The Advance Scout, (9/24/2004)

“Just when you think maybe, just maybe… there goes Eddie Drummond down the sidelines untouched, sticking a 99-yard fork in Houston’s chances, and possibly their season. It was so egregious, I’m actually going to pull a Keith on everyone: a Drummond hasn’t treated a Texan that rudely since Arnold locked Sam in the closet during the 7th season of Diff’rent Strokes. What?”
Quick Slant, (9/24/2004)

“Bud Adams likes to say that Houston should thank him for the Texans and Reliant Stadium. Without him and his being driven out of town, they would not exist, he claims.

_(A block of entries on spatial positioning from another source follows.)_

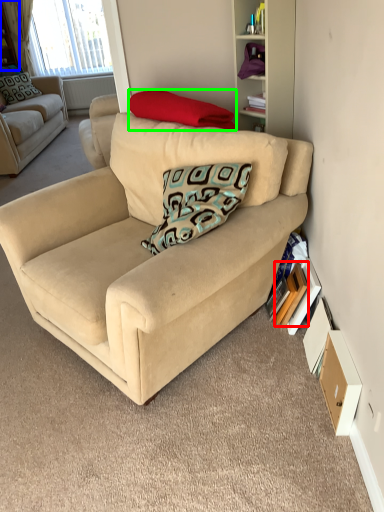
Question: Which object is positioned closest to paperback book (highlighted by a red box)? Select from shelf (highlighted by a blue box) and pillow (highlighted by a green box).

Choices:
 (A) shelf
 (B) pillow

Answer: (B)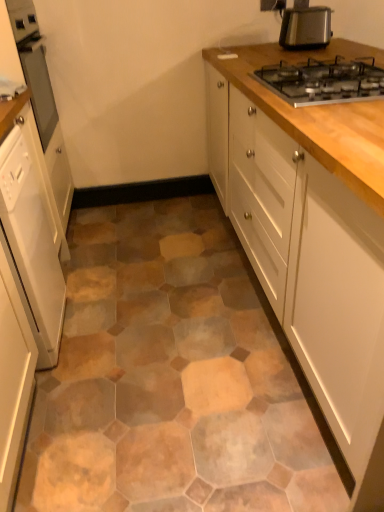
Question: Does white wood cabinet at upper right, arranged as the 1th cabinetry when viewed from the right, come behind metallic silver toaster at upper right?

Choices:
 (A) no
 (B) yes

Answer: (A)

Question: Is white wood cabinet at upper right, arranged as the 1th cabinetry when viewed from the right, in contact with metallic silver toaster at upper right?

Choices:
 (A) no
 (B) yes

Answer: (A)

Question: From a real-world perspective, is white wood cabinet at upper right, which ranks as the 3th cabinetry in left-to-right order, positioned over metallic silver toaster at upper right based on gravity?

Choices:
 (A) no
 (B) yes

Answer: (A)

Question: From the image's perspective, is white wood cabinet at upper right, which ranks as the 3th cabinetry in left-to-right order, located above metallic silver toaster at upper right?

Choices:
 (A) yes
 (B) no

Answer: (B)

Question: From the image's perspective, is white wood cabinet at upper right, which ranks as the 3th cabinetry in left-to-right order, located beneath metallic silver toaster at upper right?

Choices:
 (A) no
 (B) yes

Answer: (B)

Question: From the image's perspective, is white glossy dishwasher at left, marked as the first cabinetry in a left-to-right arrangement, located above or below white wood cabinet at upper right, which ranks as the 3th cabinetry in left-to-right order?

Choices:
 (A) above
 (B) below

Answer: (B)

Question: Is white glossy dishwasher at left, marked as the first cabinetry in a left-to-right arrangement, situated inside white wood cabinet at upper right, which ranks as the 3th cabinetry in left-to-right order, or outside?

Choices:
 (A) outside
 (B) inside

Answer: (A)

Question: Looking at their shapes, would you say white glossy dishwasher at left, marked as the first cabinetry in a left-to-right arrangement, is wider or thinner than white wood cabinet at upper right, arranged as the 1th cabinetry when viewed from the right?

Choices:
 (A) wide
 (B) thin

Answer: (B)

Question: Looking at the image, does white glossy dishwasher at left, marked as the first cabinetry in a left-to-right arrangement, seem bigger or smaller compared to white wood cabinet at upper right, arranged as the 1th cabinetry when viewed from the right?

Choices:
 (A) small
 (B) big

Answer: (A)

Question: From the image's perspective, is matte glass oven at left positioned above or below metallic silver toaster at upper right?

Choices:
 (A) below
 (B) above

Answer: (A)

Question: Is matte glass oven at left inside the boundaries of metallic silver toaster at upper right, or outside?

Choices:
 (A) inside
 (B) outside

Answer: (B)

Question: From a real-world perspective, is matte glass oven at left positioned above or below metallic silver toaster at upper right?

Choices:
 (A) below
 (B) above

Answer: (A)

Question: From their relative heights in the image, would you say matte glass oven at left is taller or shorter than metallic silver toaster at upper right?

Choices:
 (A) tall
 (B) short

Answer: (A)

Question: In the image, is white glossy cabinet at left, the second cabinetry positioned from the right, positioned in front of or behind white wood cabinet at upper right, which ranks as the 3th cabinetry in left-to-right order?

Choices:
 (A) behind
 (B) front

Answer: (A)

Question: Would you say white glossy cabinet at left, the second cabinetry positioned from the right, is inside or outside white wood cabinet at upper right, which ranks as the 3th cabinetry in left-to-right order?

Choices:
 (A) inside
 (B) outside

Answer: (B)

Based on that ‘logic’, I can only assume that Bud, a WWII veteran, owes a great measure of thanks to Adolf Hitler and the Nazis for that stunning new memorial on the Mall in Washington, DC.”
The Armchair Quarterback, (10/20/2004)

“Yikes. Sonny Corleone has taken better road trips than the whacking the Texans have taken the past two weeks.”
The Advance Scout, (11/15/2004)

“Rivals? Okay, Jack, maybe not. Maybe the Texans are just some ‘division opponent’, as you suggest. How about ‘bully’? It sure seems like a more appropriate term than rival. And you don’t choose your bullies, Jack. They have a way choosing you.”
The Advance Scout, (12/27/2004)

“Resist the temptation to use the phrase “The BCS is BS.” I chuckled when I first heard that… in 1998.”
The War Room, (12/30/2004)

“At least Ragone’s deportation gives us reason to actually sit through an NFL Europe game this season. Honestly, I’ve tried to catch their games in the past, but those freakshow uniforms they wear make Zubaz pants and topsiders seem like haute couture.”
The Advance Scout, (2/9/2005)

“Being the best receiver in Aggie history is like being the prettiest girl in North Dakota.”
Upon Further Review, (4/7/2005)

“The Texans’ aggressive cap management comes off as cold-blooded, but much like a snake, the Texans need to shed their old skin in order to grow.”